2018-02-02T01:20:54.866-06:00 WARN  [NodePingThread] Did not find meta info of this node. Re-registering.
2018-02-02T01:21:09.321-06:00 WARN  [NodePingThread] Did not find meta info of this node. Re-registering.
2018-02-02T01:21:18.187-06:00 WARN  [NodePingThread] Did not find meta info of this node. Re-registering.

I’ve noticed that I’m still really close on memory…

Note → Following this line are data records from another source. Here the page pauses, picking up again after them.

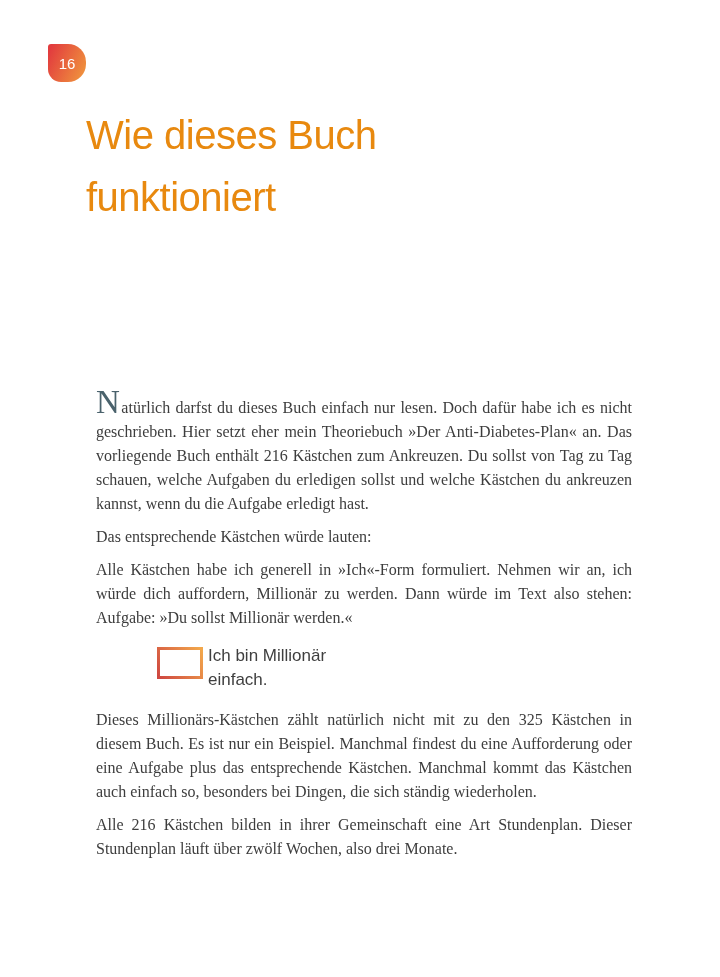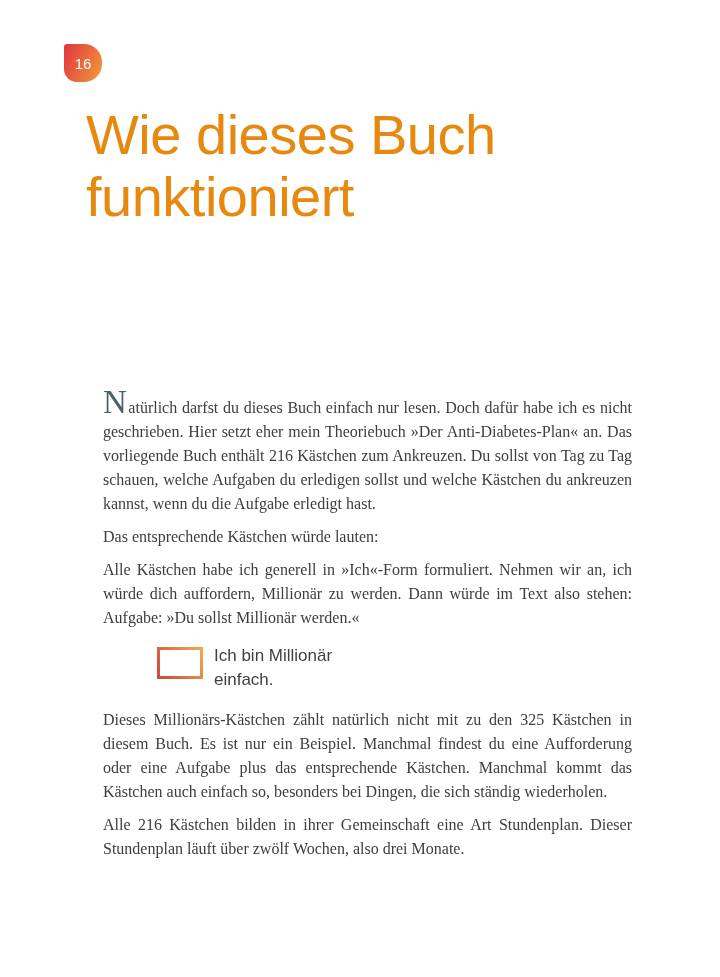--- a/index.html
+++ b/index.html
@@ -12,21 +12,21 @@
     width: 720px;
     height: 977px;
     background: #ffffff;
     overflow: hidden;
     font-family: "Liberation Serif", serif;
   }
 
   
   .badge {
     position: absolute;
-    left: 64px;
+    left: 48px;
     top: 44px;
     width: 38px;
     height: 38px;
     border-radius: 3px 18px 18px 13px;
     background: linear-gradient(115deg, #e23c3e 8%, #ef8f3d 88%);
     color: #ffffff;
     font-family: "Liberation Sans", sans-serif;
     font-size: 15px;
     display: flex;
     align-items: center;
@@ -34,54 +34,54 @@
   }
 
   
   .chapter-title {
     position: absolute;
     left: 86px;
     top: 104px;
     margin: 0;
     font-family: "Liberation Sans", sans-serif;
     font-weight: 400;
-    font-size: 56px;
+    font-size: 40px;
     line-height: 62px;
     letter-spacing: -0.5px;
     color: #e8890f;
   }
 
   
   .body-col {
     position: absolute;
     left: 92px;
     top: 390px;
     width: 540px;
   }
   .body-col p {
-    margin: 0 0 9px 11px;
+    margin: 0 0 9px 4px;
     font-family: "Liberation Serif", serif;
     font-size: 16px;
     line-height: 24px;
     color: #3d3d3d;
     text-align: justify;
   }
   .dropcap {
     font-size: 33px;
     line-height: 24px;
     color: #4a626c;
     letter-spacing: 0.5px;
     padding-right: 1px;
   }
 
   
   .checkbox-row {
     display: flex;
     align-items: flex-start;
-    gap: 11px;
+    gap: 5px;
     margin: 17px 0 16px 65px;
   }
   .checkbox-frame {
     width: 40px;
     height: 26px;
     padding: 3px;
     background: linear-gradient(55deg, #cf4841 5%, #f2a74b 95%);
     flex: 0 0 auto;
   }
   .checkbox-frame .checkbox-inner {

top - 10:37:35 up 4 days,  2:55,  1 user,  load average: 1.74, 1.42, 1.32
Tasks:   1 total,   0 running,   1 sleeping,   0 stopped,   0 zombie
%Cpu(s): 10.5 us,  2.3 sy,  0.0 ni, 86.8 id,  0.1 wa,  0.0 hi,  0.3 si,  0.0 st
KiB Mem :  6960820 total,   221064 free,  5888820 used,   850936 buff/cache
KiB Swap:  1047548 total,  1015612 free,    31936 used.   337664 avail Mem

I haven’t found any other errors, so I’m pretty sure memory pressure is causing some operations in MongoDB to take a bit longer than normal (currently taking 592MB for MongoDB). Biggest question is, how is it continuing to take so much memory?


(Jason Keller) #8

@jochen @lennart

So after further increasing memory, I’ve now caught the meta info errors happening without any swapping to disk; simply higher CPU usage. However, most notably I’m see this crop up usually during periods where the CSV file Data Adapter is refreshing after changing on disk. Is the loading thread for this a stop-world event while it’s being processed into the heap?


(system) #9

This topic was automatically closed 14 days after the last reply. New replies are no longer allowed.